Exclusive | China Aircraft Leasing seeks overseas customers with aggressive fleet expansion
Aircraft leasing could be an economic driver for Hong Kong, which relies too heavily on its property market, says chief executive
China Aircraft Leasing Group(CALC) aims to expand its fleet by a fifth to no less than 100 aeroplanes this year and build a 50:50 mix of overseas and domestic clients by 2022, said chief executive Mike Poon.
The Hong Kong-listed lessor also has ambitious plans for its customer base. Its goal is to provide services to 100 clients by 2023, up from 16 last year, Poon told the South China Morning Post.
“We will see our fleet size increasing to 100 aircrafts this year, and our customers will rise to 100 airlines in the first stage of 2023,” said Poon, who ordered 50 Boeing 737 Max planes for US$5.8 billion last month. In 2014, CALC placed a US$10 billion order with Airbus for 100 of its A320 jets. He said the company is on schedule to expand its fleet size to 232 aircraft by 2023 after the Boeing order.
CALC, which is backed by China Everbright, had 83 planes as of the end of March, mainly models in the Airbus A320 series.

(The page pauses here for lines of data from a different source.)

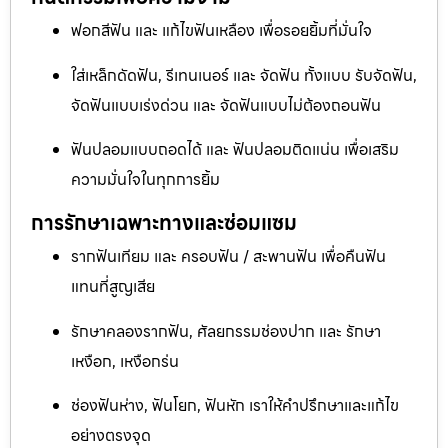
ฟอกสีฟัน และ แก้ไขฟันเหลือง เพื่อรอยยิ้มที่มั่นใจ
ใส่เหล็กดัดฟัน, รีเทนเนอร์ และ จัดฟัน ทั้งแบบ รับจัดฟัน,
จัดฟันแบบเร่งด่วน และ จัดฟันแบบไม่ต้องถอนฟัน
ฟันปลอมแบบถอดได้ และ ฟันปลอมติดแน่น เพื่อเสริม
ความมั่นใจในทุกการยิ้ม
การรักษาเฉพาะทางและซ่อมแซม
รากฟันเทียม และ ครอบฟัน / สะพานฟัน เพื่อคืนฟัน
แทนที่สูญเสีย
รักษาคลองรากฟัน, ศัลยกรรมช่องปาก และ รักษา
เหงือก, เหงือกร่น
ช่องฟันห่าง, ฟันโยก, ฟันหัก เราให้คำปรึกษาและแก้ไข
อย่างตรงจุด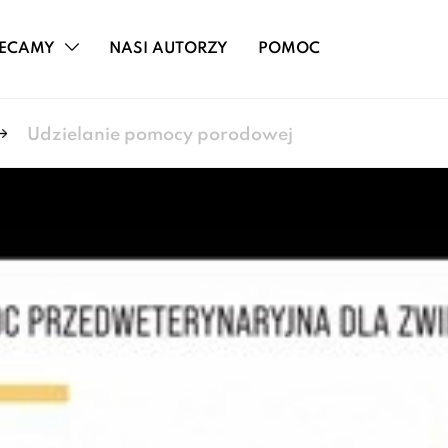
ECAMY
NASI AUTORZY
POMOC
Udzielanie pomocy porodowej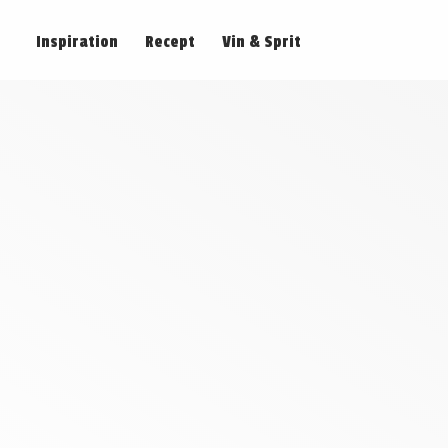
Inspiration
Recept
Vin & Sprit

“The purchase of Boeing models means we can serve a more diversified range of customers, catering for airlines who only require Boeing aircrafts, for example,” said Poon, who expects to take delivery of no fewer than 40 aircraft annually starting in 2020, more than double the amount last year.
Globally, leased aircraft make up 45 per cent of the total market. In China, that figure is just 25 per cent but growing rapidly amid rising aircraft demand.

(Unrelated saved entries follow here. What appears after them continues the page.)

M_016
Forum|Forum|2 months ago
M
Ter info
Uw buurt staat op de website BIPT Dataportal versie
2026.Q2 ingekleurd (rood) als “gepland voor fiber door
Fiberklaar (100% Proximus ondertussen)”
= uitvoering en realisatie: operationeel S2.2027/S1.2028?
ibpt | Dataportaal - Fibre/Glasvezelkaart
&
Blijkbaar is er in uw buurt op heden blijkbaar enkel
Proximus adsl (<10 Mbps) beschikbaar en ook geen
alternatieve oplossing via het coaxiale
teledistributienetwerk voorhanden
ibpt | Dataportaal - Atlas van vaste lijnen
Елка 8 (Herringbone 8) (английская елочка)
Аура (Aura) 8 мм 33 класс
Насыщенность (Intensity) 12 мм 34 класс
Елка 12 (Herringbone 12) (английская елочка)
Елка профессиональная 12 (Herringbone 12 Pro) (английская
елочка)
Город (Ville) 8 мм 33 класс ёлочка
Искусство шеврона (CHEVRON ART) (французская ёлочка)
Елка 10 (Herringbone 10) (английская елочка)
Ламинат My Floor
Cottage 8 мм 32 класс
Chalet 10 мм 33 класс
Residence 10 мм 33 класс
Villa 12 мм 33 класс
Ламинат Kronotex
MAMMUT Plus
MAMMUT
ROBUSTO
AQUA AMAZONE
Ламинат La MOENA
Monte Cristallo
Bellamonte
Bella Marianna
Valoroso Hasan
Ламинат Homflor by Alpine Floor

The country’s domestic jet maker, Commercial Aircraft Corp of China (Comac), was even more aggressive in its forecast, predicting 6,865 passenger planes would need to be delivered by 2035.
“The small airlines and the newcomers[who do not have enough money to buy aircraft] are the ones that most need to find aircraft leasing partners,” said Poon. “A good partnership with lessors will substantially cut airlines’ costs, which mainly come from aircraft and fuel.”
CALC is betting on Hong Kong ascending to become a top global aircraft leasing centre to rival the likes of Singapore and Ireland. The city took a big step in the right direction by announcing it will reduce the effective tax rate on aircraft leasing companies to less than 10 per cent from 30 per cent later last month.
“No aircraft lessor would consider Hong Kong before the tax reduction, but cutting it means Hong Kong stands at the same starting line [as its rivals] for the aircraft leasing business,” said Poon. “Hong Kong is well equipped to be a successful global leasing centre, I think, because it has well established British law, strong financing support and tremendous Chinese markets. The only thing we do not have is policy support.”
Aircraft leasing could be a powerful driver of Hong Kong’s economy if “the city can take one third of the market from Ireland and Singapore,” said Poon, who believes Hong Kong is too financially reliant on its property market.
“Hong Kong, as a global finance centre, needs other sectors to support further development of its financial landscape, not just focusing on property,” said Poon. “Building a global aircraft leasing centre will help the city to take more from the trillion-dollar market.”
In 2016, global revenue from airline-related business reached US$2.7 trillion and carriers made profit of US$30 billion and served four billion travellers. China expects to surpass the US as the world’s biggest aviation market by 2024.